SUPPLIED DATA:

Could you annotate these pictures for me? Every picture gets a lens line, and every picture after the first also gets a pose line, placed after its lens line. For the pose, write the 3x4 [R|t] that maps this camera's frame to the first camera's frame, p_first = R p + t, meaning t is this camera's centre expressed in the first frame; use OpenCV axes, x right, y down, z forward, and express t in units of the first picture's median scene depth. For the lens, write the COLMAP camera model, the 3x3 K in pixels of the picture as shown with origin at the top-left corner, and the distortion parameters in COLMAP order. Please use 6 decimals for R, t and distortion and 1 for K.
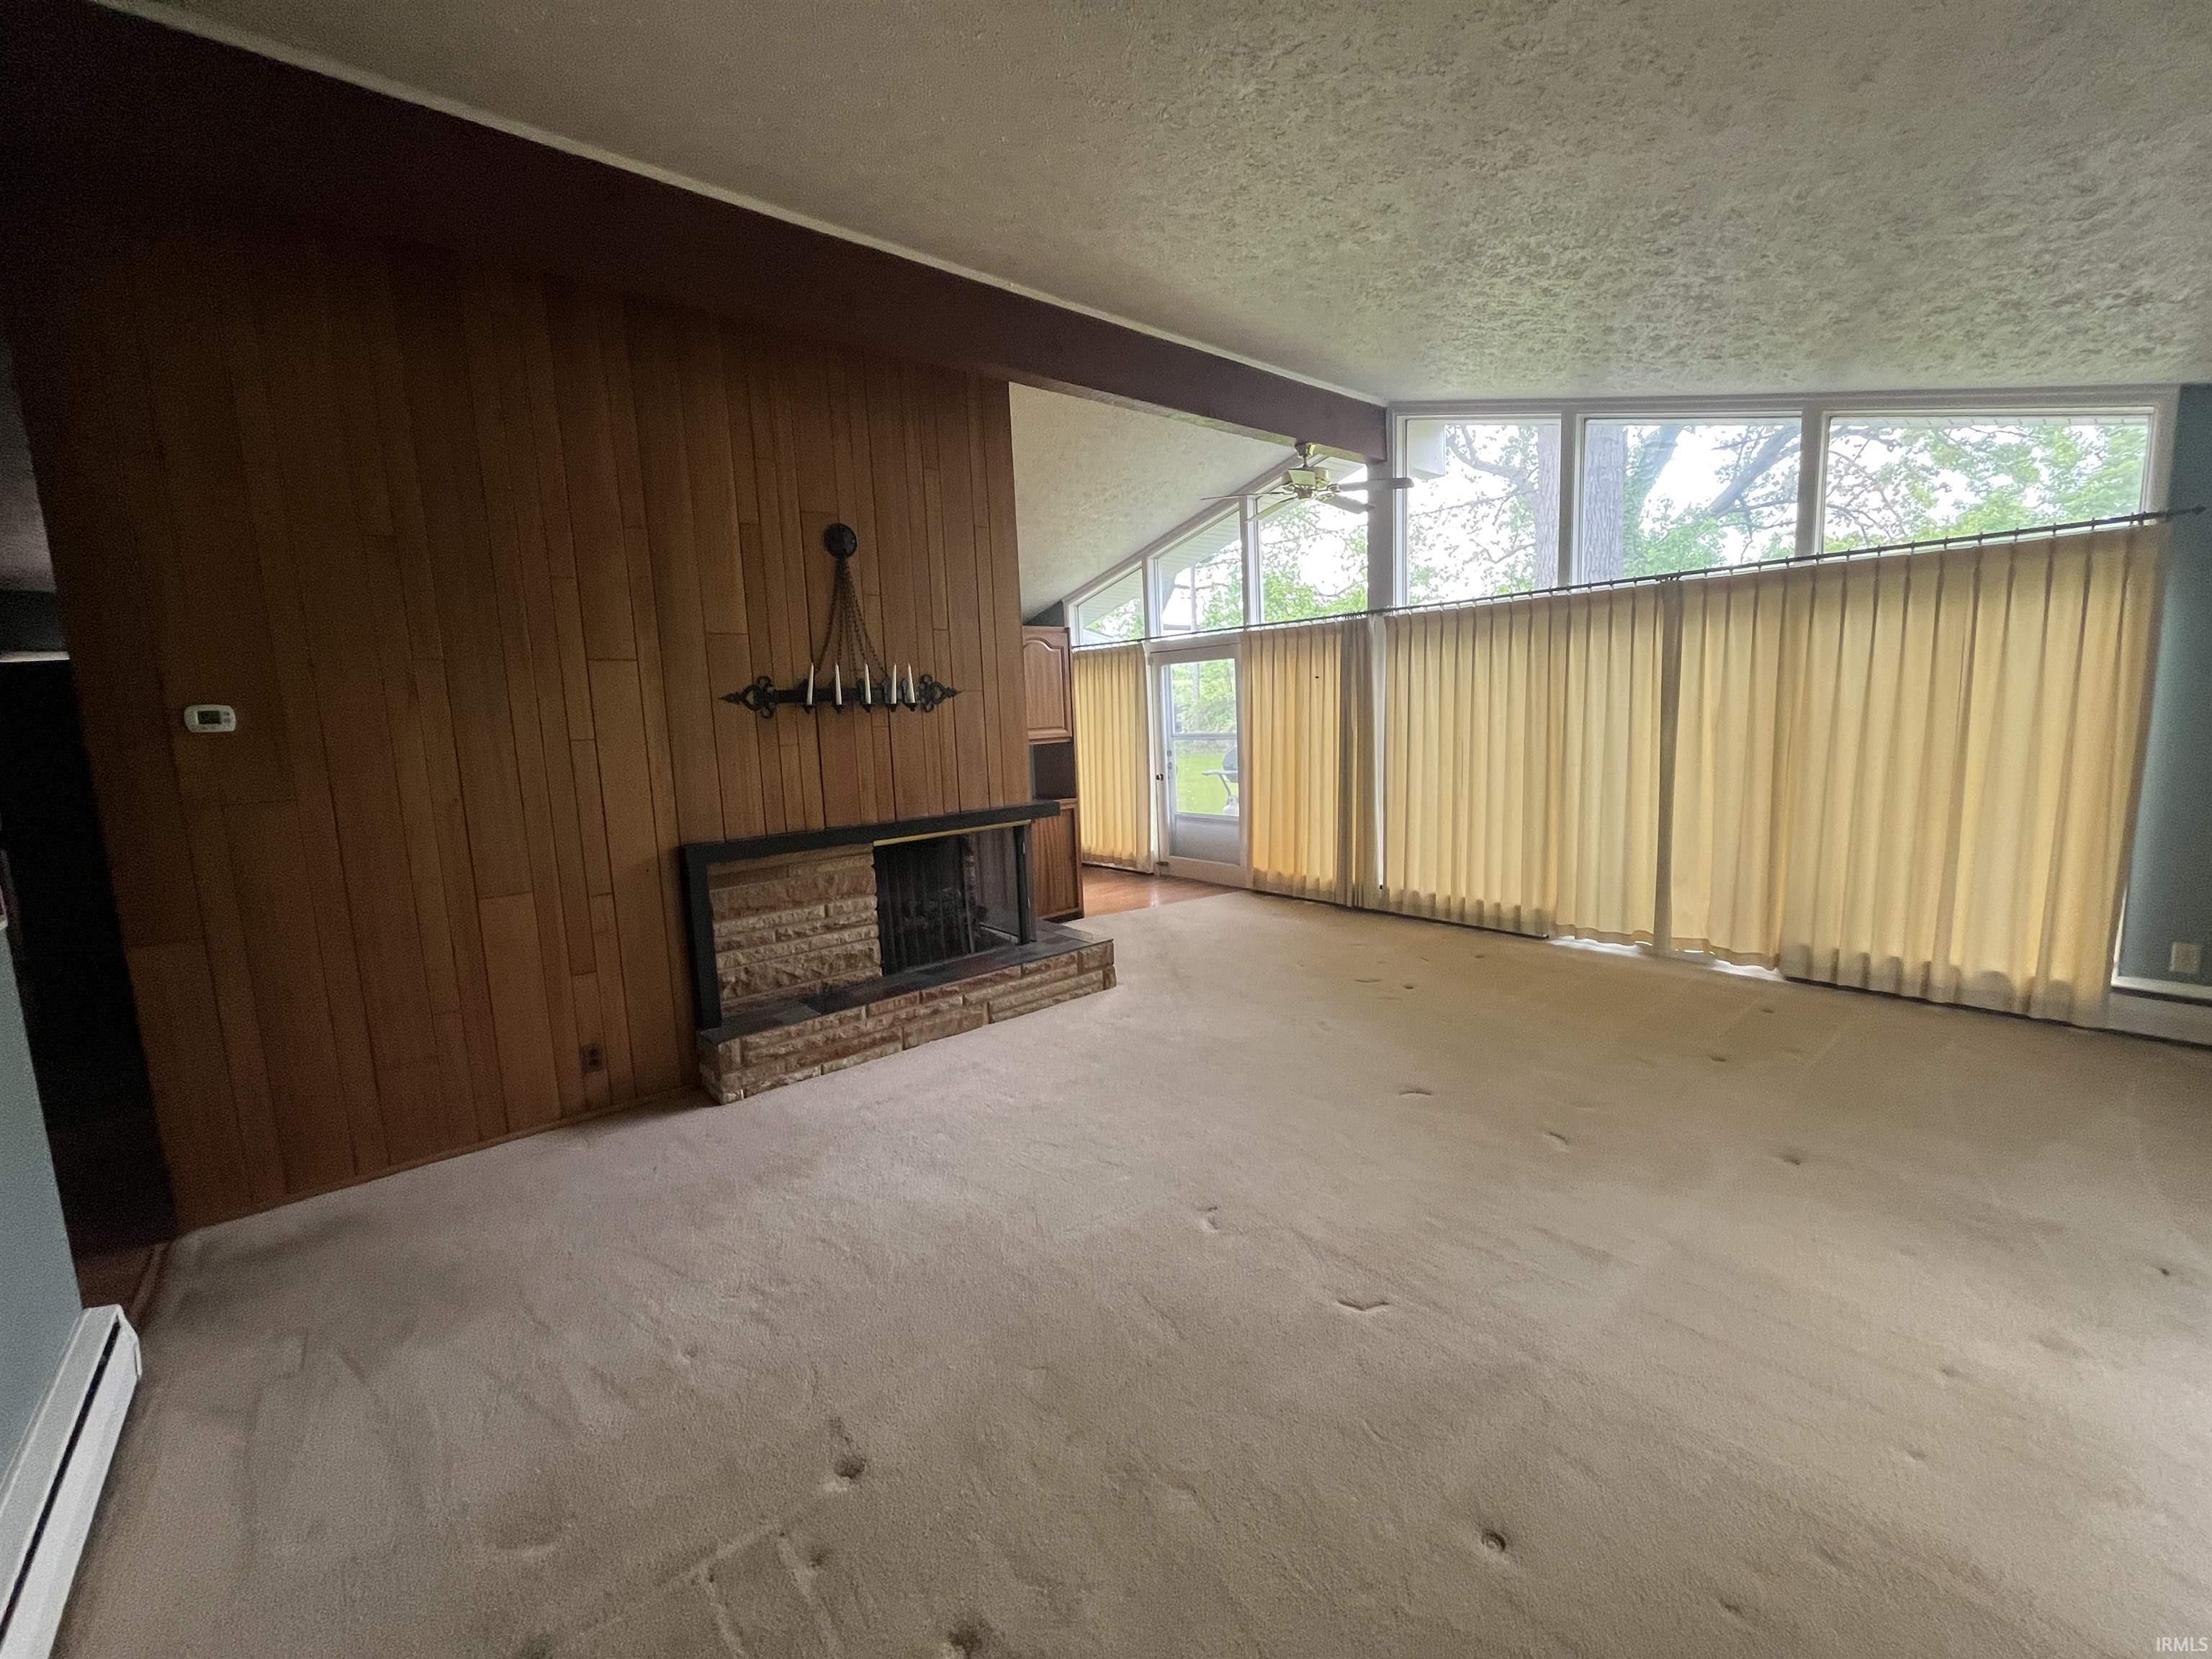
lens RADIAL K [[893.5, 0, 1105.8], [0, 893.5, 826.4], [0, 0, 1]] dist [-0.002073, -0.000024]
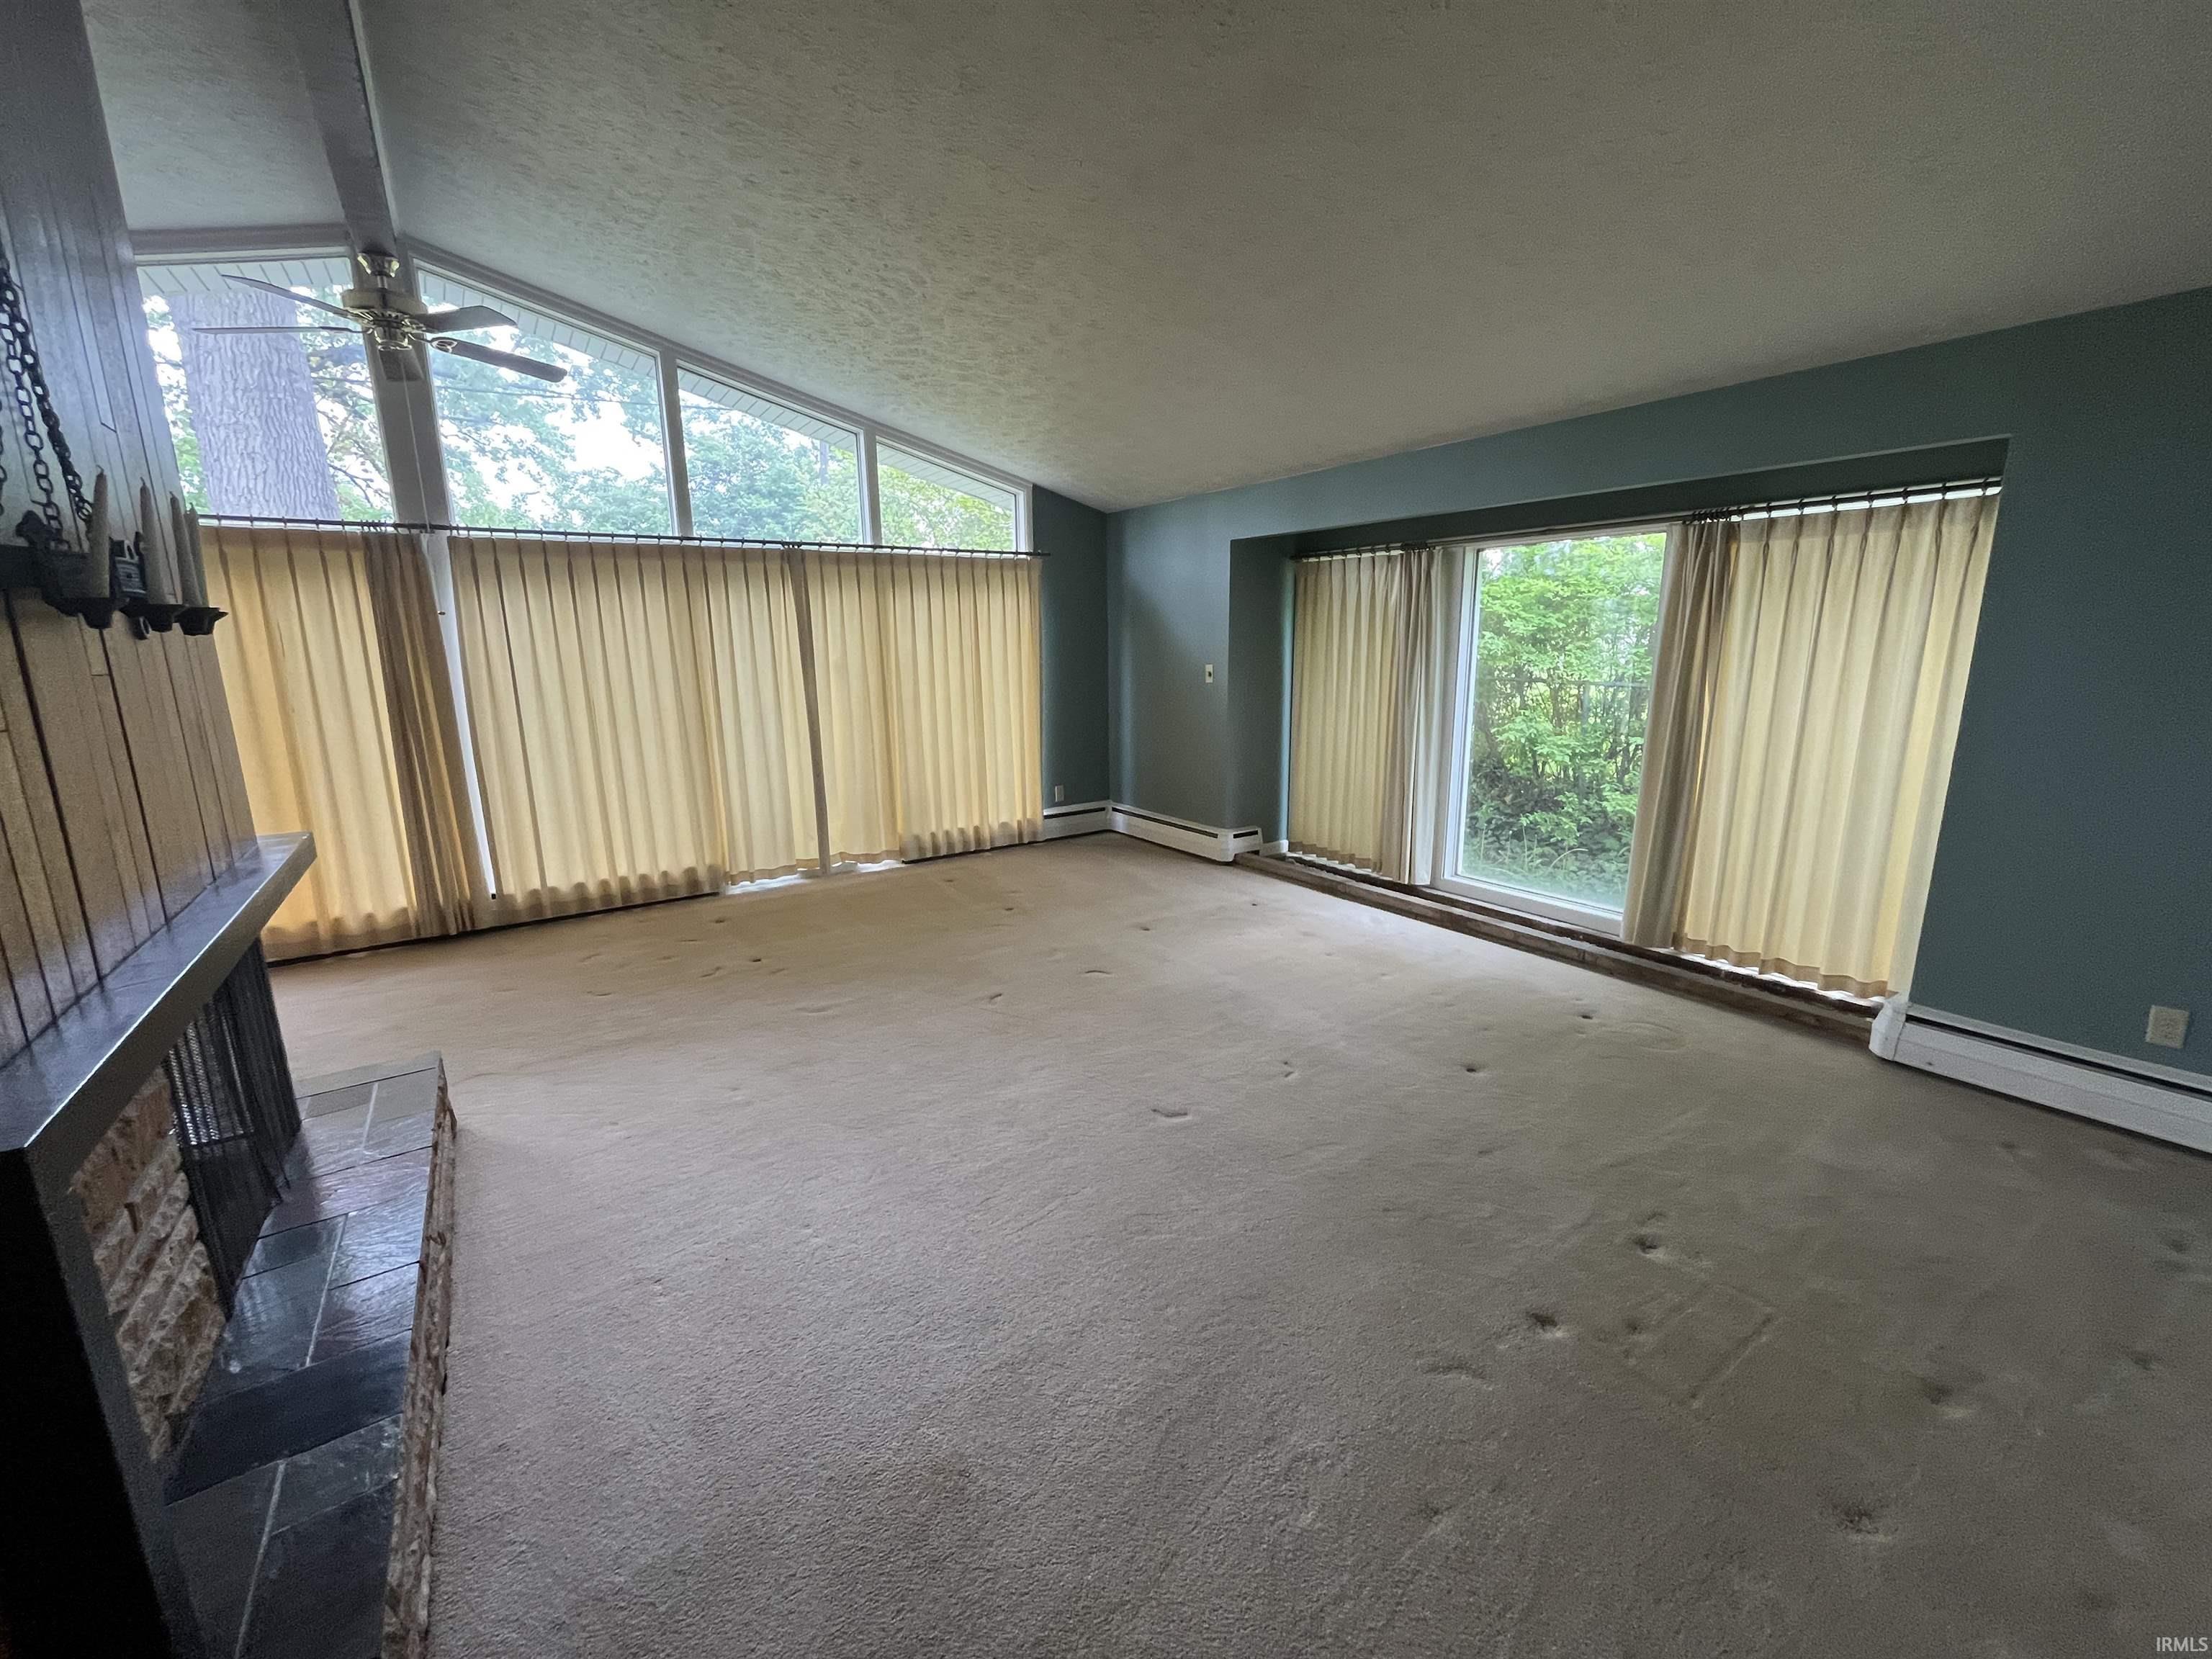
lens RADIAL K [[893.5, 0, 1105.1], [0, 893.5, 824.0], [0, 0, 1]] dist [-0.002073, -0.000024]
pose [[0.111864, -0.164963, 0.979935, -0.471062], [0.139781, 0.978932, 0.148838, -0.042011], [-0.983843, 0.120326, 0.132566, 0.472878]]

EXERCISE DESCRIPTION: Which lines of the material contain the word "lens"? Copy each one in full.

THE COMPLETED TASK:
Could you annotate these pictures for me? Every picture gets a lens line, and every picture after the first also gets a pose line, placed after its lens line. For the pose, write the 3x4 [R|t] that maps this camera's frame to the first camera's frame, p_first = R p + t, meaning t is this camera's centre expressed in the first frame; use OpenCV axes, x right, y down, z forward, and express t in units of the first picture's median scene depth. For the lens, write the COLMAP camera model, the 3x3 K in pixels of the picture as shown with origin at the top-left corner, and the distortion parameters in COLMAP order. Please use 6 decimals for R, t and distortion and 1 for K.
lens RADIAL K [[893.5, 0, 1105.8], [0, 893.5, 826.4], [0, 0, 1]] dist [-0.002073, -0.000024]
lens RADIAL K [[893.5, 0, 1105.1], [0, 893.5, 824.0], [0, 0, 1]] dist [-0.002073, -0.000024]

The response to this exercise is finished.